App. at 122.) The District Court also observed that Fortune’s administrative appeals from
his misconduct for the December 28, 1999 incident, filed pursuant to DC-ADM 801, were
based solely on the alleged disproportionality of his punishment and omitted any
allegation involving excessive force. With respect to the July 24, 2004 incident, Bitner
twice rejected Fortune’s attempt to obtain final administrative review of his misconduct
because he failed to complete his appeal to the Huntingdon’s superintendent as required
by the applicable policy. See, e.g., Williams v. Beard, 482 F.3d 637, 639 (3d Cir. 2007)
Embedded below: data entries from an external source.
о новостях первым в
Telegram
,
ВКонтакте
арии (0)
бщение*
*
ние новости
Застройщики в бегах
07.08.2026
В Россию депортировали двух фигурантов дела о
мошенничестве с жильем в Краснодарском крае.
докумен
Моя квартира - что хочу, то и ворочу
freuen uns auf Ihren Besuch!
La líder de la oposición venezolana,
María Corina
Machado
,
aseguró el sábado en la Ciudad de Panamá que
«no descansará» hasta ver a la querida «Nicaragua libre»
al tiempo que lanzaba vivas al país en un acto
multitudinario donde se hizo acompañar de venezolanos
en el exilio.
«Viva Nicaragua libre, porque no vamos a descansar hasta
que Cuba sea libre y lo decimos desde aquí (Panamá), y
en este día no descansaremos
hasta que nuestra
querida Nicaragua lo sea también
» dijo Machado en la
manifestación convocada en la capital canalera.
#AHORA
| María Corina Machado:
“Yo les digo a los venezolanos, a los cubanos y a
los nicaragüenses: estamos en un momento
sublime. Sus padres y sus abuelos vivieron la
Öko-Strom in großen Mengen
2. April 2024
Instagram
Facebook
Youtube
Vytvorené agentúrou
(noting that prisoner must comply with administrative requirements and that “prison
grievance procedures supply the yardstick for determining what steps are required for
exhaustion.” (quotation omitted)). While Fortune did submit letters to the Program
7
Review Committee (“PRC”) and Huntingdon’s superintendent regarding the misconduct
for the July 24, 2004 incident, his PRC correspondence lacked any reference whatsoever
to the issue of excessive force. Accordingly, the District Court properly granted summary
judgment as to Fortune’s claims of excessive force for failure to exhaust administrative
remedies.
Finally, Fortune contends that the District Court committed reversible error by sua
sponte granting summary judgment in Appellees’ favor as to the other claims arising out
of the December 28, 1999 incident, including his claim that he was subjected to an
unreasonable strip search. Following the District Court’s original summary judgment
ruling, Fortune sought reconsideration because the District Court “sua sponte, without
notice to him, granted Defendants summary judgment on claims not encompassed within
their motion.” (Supp. App. at 123.) The District Court expressly rejected Fortune’s
argument because such claims arose out of the December 28, 1999 incident and, as with
the excessive force claim, Fortune failed to exhaust administrative remedies. Fortune
now argues that he could not file the requisite grievances because he was restricted to
filing no more than two grievances per month. Nevertheless, the District Court
appropriately considered and rejected this restriction argument in connection with the
subsequent incident on July 24, 2000. Fortune himself did not attempt to submit an
otherwise untimely grievance and request that it be considered on the merits in light of his
grievance restriction. He also did not try to raise the strip search and other issues in the
course of his misconduct proceedings under DC-ADM 801. Under the circumstances,
8
the District Court correctly denied his remaining claims arising out of the December 28,
1999 incident as unexhausted.
III.
For the foregoing reasons, we will affirm the judgment of the District Court.